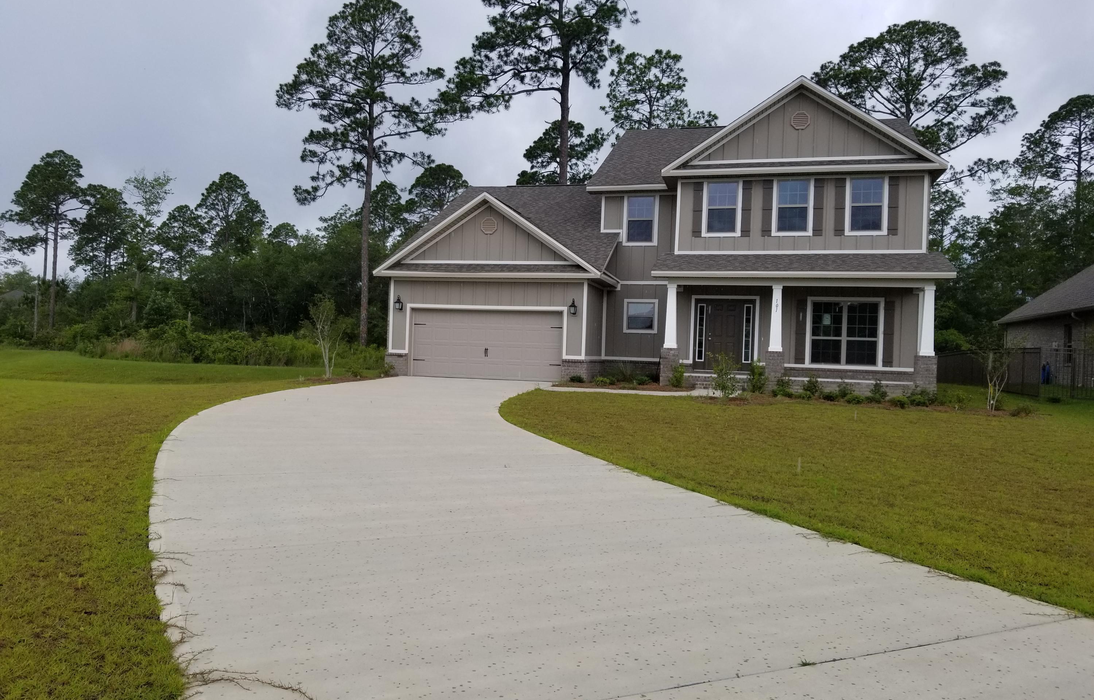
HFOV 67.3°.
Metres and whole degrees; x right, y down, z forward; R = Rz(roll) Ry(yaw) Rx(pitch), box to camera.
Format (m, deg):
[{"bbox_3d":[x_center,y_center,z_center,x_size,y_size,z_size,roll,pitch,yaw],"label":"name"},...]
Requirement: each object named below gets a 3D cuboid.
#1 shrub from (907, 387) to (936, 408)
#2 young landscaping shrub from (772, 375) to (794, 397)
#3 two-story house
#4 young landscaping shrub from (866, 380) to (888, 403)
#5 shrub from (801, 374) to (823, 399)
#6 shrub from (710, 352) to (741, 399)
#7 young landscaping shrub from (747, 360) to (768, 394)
[{"bbox_3d":[9.301,1.165,20.370,0.742,0.487,0.742,2,-1,15],"label":"shrub"},{"bbox_3d":[6.206,0.956,21.616,0.562,0.585,0.562,2,-1,15],"label":"young landscaping shrub"},{"bbox_3d":[4.558,-3.805,30.746,16.850,10.020,14.800,2,-1,15],"label":"two-story house"},{"bbox_3d":[8.438,1.049,21.017,0.546,0.590,0.546,2,-1,15],"label":"young landscaping shrub"},{"bbox_3d":[6.889,0.959,21.433,0.557,0.646,0.557,2,-1,15],"label":"shrub"},{"bbox_3d":[4.613,0.662,21.220,0.772,1.214,0.772,2,-1,15],"label":"shrub"},{"bbox_3d":[5.699,0.718,22.274,0.579,0.904,0.579,2,-1,15],"label":"young landscaping shrub"}]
◆ ◆ ◆ ◆ ◆ ◆ ◆
- _Work order_:
Filter the data down to the lines that contain the string "roll", and copy them.

- _Solved exercise_:
Metres and whole degrees; x right, y down, z forward; R = Rz(roll) Ry(yaw) Rx(pitch), box to camera.
[{"bbox_3d":[x_center,y_center,z_center,x_size,y_size,z_size,roll,pitch,yaw],"label":"name"},...]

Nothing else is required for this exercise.